We observed a response to treatment in the urodynamic studies of 11 patients (40.17%), in terms of decreased detrusor contractions, maximal detrusor pressure, and the number of incontinence episodes. Sixteen patients did not respond to the gabapentin add-on therapy and were referred for Botulinum toxin injections to the bladder.
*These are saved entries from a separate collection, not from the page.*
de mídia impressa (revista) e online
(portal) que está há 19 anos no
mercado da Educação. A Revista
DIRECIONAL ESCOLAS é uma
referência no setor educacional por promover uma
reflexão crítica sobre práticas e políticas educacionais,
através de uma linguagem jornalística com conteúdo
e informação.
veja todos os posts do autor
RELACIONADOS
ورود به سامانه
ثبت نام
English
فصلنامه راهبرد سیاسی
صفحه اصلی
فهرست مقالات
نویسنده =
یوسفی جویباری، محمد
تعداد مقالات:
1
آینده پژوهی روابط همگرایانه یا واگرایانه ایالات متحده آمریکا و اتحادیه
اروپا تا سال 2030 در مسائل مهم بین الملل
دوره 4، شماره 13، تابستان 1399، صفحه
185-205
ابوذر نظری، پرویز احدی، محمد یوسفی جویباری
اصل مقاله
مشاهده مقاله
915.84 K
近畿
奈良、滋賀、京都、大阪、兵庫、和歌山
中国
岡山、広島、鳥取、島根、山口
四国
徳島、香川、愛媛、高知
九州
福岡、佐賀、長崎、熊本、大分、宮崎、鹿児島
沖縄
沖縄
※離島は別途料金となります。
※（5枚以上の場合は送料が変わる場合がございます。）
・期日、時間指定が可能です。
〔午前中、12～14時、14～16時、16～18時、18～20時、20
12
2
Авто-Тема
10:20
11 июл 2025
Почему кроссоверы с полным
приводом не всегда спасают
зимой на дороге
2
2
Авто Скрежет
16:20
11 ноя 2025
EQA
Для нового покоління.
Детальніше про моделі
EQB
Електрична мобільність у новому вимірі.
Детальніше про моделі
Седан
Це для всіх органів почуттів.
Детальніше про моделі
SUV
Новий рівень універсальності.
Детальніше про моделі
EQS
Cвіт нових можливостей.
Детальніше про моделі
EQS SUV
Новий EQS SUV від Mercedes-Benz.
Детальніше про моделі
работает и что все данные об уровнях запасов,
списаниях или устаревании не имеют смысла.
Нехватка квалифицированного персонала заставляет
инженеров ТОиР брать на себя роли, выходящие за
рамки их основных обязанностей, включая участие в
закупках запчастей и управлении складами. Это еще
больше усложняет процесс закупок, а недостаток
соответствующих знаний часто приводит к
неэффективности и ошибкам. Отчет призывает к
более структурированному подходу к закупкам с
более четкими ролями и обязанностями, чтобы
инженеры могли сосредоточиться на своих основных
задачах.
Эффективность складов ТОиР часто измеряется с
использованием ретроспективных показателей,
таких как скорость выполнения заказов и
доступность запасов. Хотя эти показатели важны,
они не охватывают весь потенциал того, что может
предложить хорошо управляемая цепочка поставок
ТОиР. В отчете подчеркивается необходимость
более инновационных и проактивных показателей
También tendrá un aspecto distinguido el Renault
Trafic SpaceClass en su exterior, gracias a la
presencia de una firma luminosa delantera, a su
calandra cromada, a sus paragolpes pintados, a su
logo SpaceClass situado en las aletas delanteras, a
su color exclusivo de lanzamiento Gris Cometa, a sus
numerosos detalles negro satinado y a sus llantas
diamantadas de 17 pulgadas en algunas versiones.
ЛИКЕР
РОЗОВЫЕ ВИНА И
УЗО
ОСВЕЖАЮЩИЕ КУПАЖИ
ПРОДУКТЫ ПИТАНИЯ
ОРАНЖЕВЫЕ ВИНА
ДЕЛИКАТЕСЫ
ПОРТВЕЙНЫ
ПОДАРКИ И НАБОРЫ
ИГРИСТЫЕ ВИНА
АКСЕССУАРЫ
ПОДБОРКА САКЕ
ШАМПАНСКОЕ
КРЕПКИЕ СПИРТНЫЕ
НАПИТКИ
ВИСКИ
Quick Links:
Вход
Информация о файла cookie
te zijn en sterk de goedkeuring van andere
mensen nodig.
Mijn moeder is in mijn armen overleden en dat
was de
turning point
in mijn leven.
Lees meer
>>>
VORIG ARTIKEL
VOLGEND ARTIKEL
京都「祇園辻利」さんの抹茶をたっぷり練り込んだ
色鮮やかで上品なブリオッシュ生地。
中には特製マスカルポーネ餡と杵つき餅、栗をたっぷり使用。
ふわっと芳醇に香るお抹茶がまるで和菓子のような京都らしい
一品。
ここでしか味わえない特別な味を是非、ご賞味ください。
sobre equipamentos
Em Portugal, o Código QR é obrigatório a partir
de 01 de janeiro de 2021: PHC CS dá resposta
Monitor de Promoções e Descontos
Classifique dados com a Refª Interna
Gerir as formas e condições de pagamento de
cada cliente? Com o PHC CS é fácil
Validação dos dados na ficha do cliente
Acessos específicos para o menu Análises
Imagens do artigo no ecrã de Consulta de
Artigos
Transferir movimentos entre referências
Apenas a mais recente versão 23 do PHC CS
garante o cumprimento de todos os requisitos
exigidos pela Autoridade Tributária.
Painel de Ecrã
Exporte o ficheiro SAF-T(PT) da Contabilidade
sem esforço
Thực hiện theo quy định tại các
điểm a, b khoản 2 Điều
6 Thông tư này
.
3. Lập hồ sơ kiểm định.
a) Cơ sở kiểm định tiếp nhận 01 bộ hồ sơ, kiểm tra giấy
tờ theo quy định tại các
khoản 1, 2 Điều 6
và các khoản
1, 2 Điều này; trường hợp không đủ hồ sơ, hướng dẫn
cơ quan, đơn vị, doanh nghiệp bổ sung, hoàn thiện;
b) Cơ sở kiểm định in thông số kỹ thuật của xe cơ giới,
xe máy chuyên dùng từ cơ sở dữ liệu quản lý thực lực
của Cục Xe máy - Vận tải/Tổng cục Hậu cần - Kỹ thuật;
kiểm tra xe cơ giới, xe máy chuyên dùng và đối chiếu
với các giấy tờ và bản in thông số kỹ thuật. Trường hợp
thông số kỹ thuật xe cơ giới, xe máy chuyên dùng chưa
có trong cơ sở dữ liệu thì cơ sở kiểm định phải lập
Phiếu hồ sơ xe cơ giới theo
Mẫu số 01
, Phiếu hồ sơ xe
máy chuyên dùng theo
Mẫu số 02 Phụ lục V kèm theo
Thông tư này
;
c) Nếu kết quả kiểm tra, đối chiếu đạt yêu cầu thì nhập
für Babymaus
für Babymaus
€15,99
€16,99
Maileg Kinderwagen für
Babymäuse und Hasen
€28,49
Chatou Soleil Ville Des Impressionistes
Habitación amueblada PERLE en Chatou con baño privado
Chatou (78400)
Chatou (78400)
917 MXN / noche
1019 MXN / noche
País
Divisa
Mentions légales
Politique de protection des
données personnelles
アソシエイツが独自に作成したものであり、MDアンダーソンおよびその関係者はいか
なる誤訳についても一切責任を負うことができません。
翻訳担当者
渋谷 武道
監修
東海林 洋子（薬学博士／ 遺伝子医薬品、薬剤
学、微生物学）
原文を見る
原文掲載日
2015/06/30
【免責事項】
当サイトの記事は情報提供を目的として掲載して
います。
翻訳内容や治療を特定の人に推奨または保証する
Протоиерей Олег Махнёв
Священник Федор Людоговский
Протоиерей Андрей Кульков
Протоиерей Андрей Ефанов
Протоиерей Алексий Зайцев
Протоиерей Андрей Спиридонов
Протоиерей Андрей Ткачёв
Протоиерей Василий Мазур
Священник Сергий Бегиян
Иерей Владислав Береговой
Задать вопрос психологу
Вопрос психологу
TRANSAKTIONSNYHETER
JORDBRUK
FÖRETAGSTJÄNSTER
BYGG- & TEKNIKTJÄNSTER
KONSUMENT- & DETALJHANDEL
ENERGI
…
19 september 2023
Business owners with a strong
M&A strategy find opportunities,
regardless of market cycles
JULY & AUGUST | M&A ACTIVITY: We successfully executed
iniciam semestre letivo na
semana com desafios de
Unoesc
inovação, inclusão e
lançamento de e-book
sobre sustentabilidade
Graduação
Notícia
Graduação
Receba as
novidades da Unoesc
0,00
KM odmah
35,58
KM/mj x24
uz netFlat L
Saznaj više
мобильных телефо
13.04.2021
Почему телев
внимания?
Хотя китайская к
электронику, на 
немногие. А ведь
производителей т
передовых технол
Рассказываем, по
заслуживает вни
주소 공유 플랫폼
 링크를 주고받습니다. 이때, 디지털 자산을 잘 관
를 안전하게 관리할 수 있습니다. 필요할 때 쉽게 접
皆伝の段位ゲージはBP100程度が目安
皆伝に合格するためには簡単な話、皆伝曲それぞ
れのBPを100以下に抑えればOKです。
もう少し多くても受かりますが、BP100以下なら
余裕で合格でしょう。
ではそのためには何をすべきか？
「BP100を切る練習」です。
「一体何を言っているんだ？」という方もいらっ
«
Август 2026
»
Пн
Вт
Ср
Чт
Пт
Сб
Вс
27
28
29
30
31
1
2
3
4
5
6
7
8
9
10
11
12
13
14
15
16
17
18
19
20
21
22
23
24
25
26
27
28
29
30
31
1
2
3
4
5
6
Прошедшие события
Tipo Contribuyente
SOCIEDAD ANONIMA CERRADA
Gabapentin add-on therapy can be considered as a third or further option, before Botulinum toxin injection, for patients with neurogenic overactive detrusor who did not respond to the combination of anticholinergics and mirabegron. The approved usage of gabapentin for neurogenic pain justifies its usage in this area. In our selected patient group, who had not responded to the combination therapy, we observed a clinical benefit in one-third of the patients.
脊髓损伤是导致终身发病和功能性排尿问题的主要原因。即使联合使用现有治疗方法,一些患者仍对其难治。本文报告了我们使用加巴喷丁作为脊髓损伤继发难治性逼尿肌过度活动病例附加治疗的结果。
本回顾性研究纳入了27例脊髓损伤位于第二胸椎至第四腰椎水平且尿动力学研究显示逼尿肌过度活动的患者。选择这些患者是因为他们对抗胆碱能药物和米拉贝隆的联合治疗无反应且患有神经性疼痛。在先前治疗基础上加用加巴喷丁治疗。本文报告了患者的人口统计学资料、先前治疗情况、慢性病情况、尿动力学检查结果、临床和尿动力学反应。
在尿动力学研究中,我们观察到11例患者(40.17%)对治疗有反应,表现为逼尿肌收缩、最大逼尿肌压力和尿失禁发作次数减少。16例患者对加巴喷丁附加治疗无反应,被转诊接受膀胱肉毒毒素注射。
对于对抗胆碱能药物和米拉贝隆联合治疗无反应的神经源性逼尿肌过度活动患者,在注射肉毒毒素之前,加巴喷丁附加治疗可被视为第三种或更后续的选择。加巴喷丁获批用于神经性疼痛证明了其在该领域的应用合理性。在我们选择的对联合治疗无反应的患者组中,我们观察到三分之一的患者有临床获益。